The problem was not the sequence in which Thripp was swung around, but was instead the scene just after, during which Thripp slides across the grass thanks to the momentum of Miss Trunchbull’s throw.
In an adorable twist on what is a pretty scary experience, Thripp bumps harmlessly across the meadow, snatching a bundle of wildflowers in her hands as she goes.
Thripp is entirely unharmed and even skips back to the school happily carrying a bouquet for Miss Honey, but eagle-eyed viewers will notice that something is wrong.
Though Thripp understandably gets super muddy while skidding through the field outside the school, when she stands up she is once again spotless, as though she magically vanished the grass stains all over her pink dress.

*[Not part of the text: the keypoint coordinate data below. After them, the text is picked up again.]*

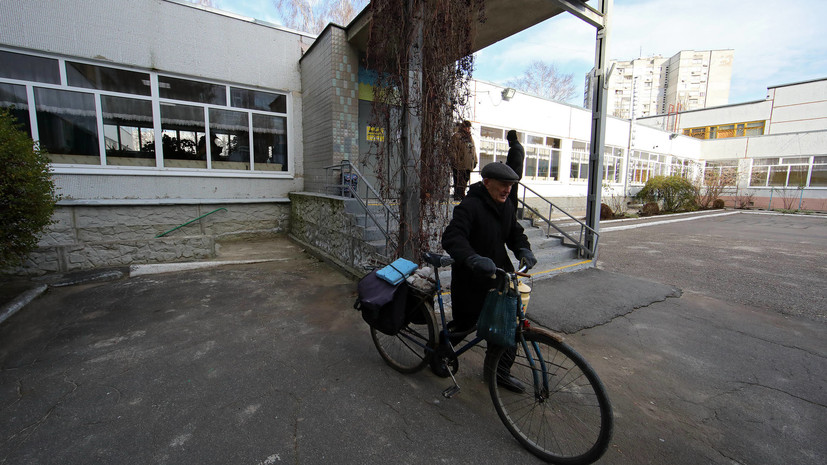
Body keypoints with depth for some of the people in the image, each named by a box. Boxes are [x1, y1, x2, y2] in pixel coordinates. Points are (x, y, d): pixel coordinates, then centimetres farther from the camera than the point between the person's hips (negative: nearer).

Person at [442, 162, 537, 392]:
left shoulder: (506, 206, 6)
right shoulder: (470, 206, -20)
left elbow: (515, 232, 14)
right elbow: (452, 237, -32)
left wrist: (523, 249, -9)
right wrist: (474, 259, -48)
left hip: (499, 276, 7)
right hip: (471, 280, -7)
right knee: (465, 323, 9)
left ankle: (500, 371, 30)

Whoops!
3. Mariska Hargitay almost played Miss Honey
Embeth Davidtz is the perfect Miss Honey: she’s compassionate and caring, gentle and excited about learning, with the deep-rooted sense of justice and determination that makes her such a beloved character and teacher.
Over the years, Matilda has become such a classic that it’s hard to imagine anyone else taking the role, but Davidtz was actually not the first actress considered to bring the hero of children’s literature to life.
Instead, it was Mariska Hargitay who was offered the chance to play Miss Honey, but Hargitay turned down the part outright, and so further auditions were organised.
At the time, Davidtz was very much at the beginning of her career, though she had appeared in a few recognisable titles, such as Schindler’s List and Army of Darkness.
Despite her comparative inexperience, it was Davidtz who bagged the role, and secured for herself a stable acting career that still continues today.
Hargitay also got her big break soon after Matilda, when she was invited to appear on Law & Order: SVU as Olivia Benson, a character who went on to become a fixture on the show.
2. The movie features two references to The Witches
In the case of Disney and Pixar movies, it’s not uncommon for films to feature countless references to the studios’ other properties, whether they’re integrated into the background of shots or just referenced in dialogue.
1996’s Matilda is very much the same, as it features numerous references to another Roald Dahl adaptation: 1990’s The Witches.
The first reference to the horrific story of a coven of witches terrorising children and holding a conference in a hotel, is a simple visual nod near the end of the movie.
When Miss Honey tucks Matilda into bed in her happy new home, the pair read a story together, and a copy of The Witches can be seen on the bookshelf in the background.
The other reference is a conversation that Matilda and Miss Honey have, wherein they chat about the speed of a mouse’s heartbeat.
In The Witches, the main character Luke has a similar conversation with his grandmother, before he himself is turned into a mouse at the head witch’s hands.
1. There are numerous connections between Matilda and Tim Burton
Before Danny DeVito worked on Matilda, he raised eyebrows with his delightfully grimy performance in Tim Burton’s gothic take on the Batman franchise.
DeVito’s experiences working on Batman Returns went on to influence his work on Matilda, in a number of pretty unexpected ways.
First of all, Danny DeVito made the decision to cast multiple actors in Matilda that he had already worked with on the Batman franchise.
Specifically, he recruited Tracey Walter and Paul Reubens, who had played Bob the Goon and Tucker Cobblepot in Batman, to bring to life the two FBI agents who spend the movie uncovering Mr Wormwood’s criminal activities.
Secondly, Danny DeVito pulled from Tim Burton’s numerous projects when it came to selecting music for the first Matilda trailer. In the end, the trailer for the upcoming Matilda movie featured both a section of score from Tim Burton’s The Nightmare Before Christmas, as well as the iconic Harry Belafonte track Jump in the Line, which was famously used in Burton’s 1988 movie Beetlejuice.